Untersuchung der Speichelzusammensetzung

Die Forscher von der Technischen Universität München stellten sich die Frage, welchen Einfluss verschiedene Geschmacksstoffe aus der Nahrung auf die Zusammensetzung des Speichels im Mund haben. Die getesteten Geschmacksstoffe waren Zitronensäure (sauer), Kochsalz (salzig), der Geschmacksverstärker Glutamat (umami oder würzig), der Süßstoff Aspartam (süß), Gingerol aus der Ingwerwurzel (scharf) und zwei Substanzen aus dem Szechuanpfeffer (kribbelnd und betäubend).
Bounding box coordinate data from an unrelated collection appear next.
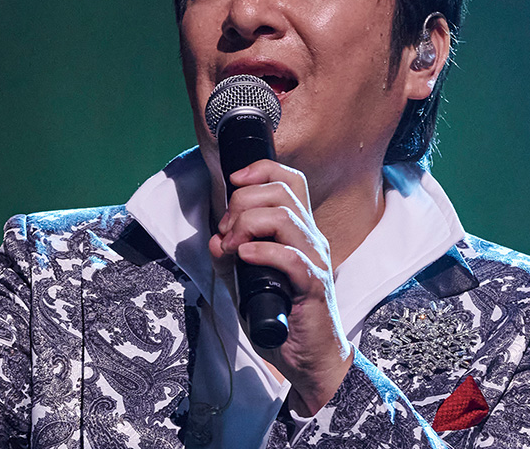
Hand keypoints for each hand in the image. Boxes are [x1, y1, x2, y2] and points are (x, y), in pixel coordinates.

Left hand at [209, 160, 352, 415]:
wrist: (310, 359)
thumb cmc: (283, 318)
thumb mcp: (247, 283)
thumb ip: (231, 260)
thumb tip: (214, 241)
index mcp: (299, 231)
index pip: (289, 180)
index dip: (261, 170)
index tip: (233, 182)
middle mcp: (310, 238)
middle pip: (282, 192)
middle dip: (243, 202)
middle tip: (226, 231)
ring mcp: (315, 260)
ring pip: (285, 217)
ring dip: (248, 225)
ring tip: (232, 246)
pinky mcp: (313, 286)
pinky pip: (291, 257)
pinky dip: (262, 251)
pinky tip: (244, 258)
Nach der Stimulation nahmen die Forscher frische Speichelproben und bestimmten Art und Menge der enthaltenen Eiweiße (Proteine).

Proteine gegen Wachstum von Bakterien und Pilzen

Der scharfe Inhaltsstoff aus dem Ingwer regte die Aktivität eines Poteins an, was zu einer dreifach höheren Menge der Verbindung Hypothiocyanat führte. Hypothiocyanat blockiert das Wachstum von Bakterien und Pilzen, indem es in ihren Stoffwechsel eingreift. Nach Gabe von Zitronensäure verzehnfachte sich die Menge an antibakteriellem Lysozym im Speichel. Lysozym ist in der Lage, die Zellwand vieler Bakterien zu zerstören.

„Unsere neuen Erkenntnisse zeigen, dass geschmacksgebende Stoffe bereits im Mundraum biologische Wirkungen besitzen, die weit über ihre bekannten sensorischen Eigenschaften hinausgehen", erläutert Prof. Thomas Hofmann vom Lehrstuhl für Lebensmittelchemie.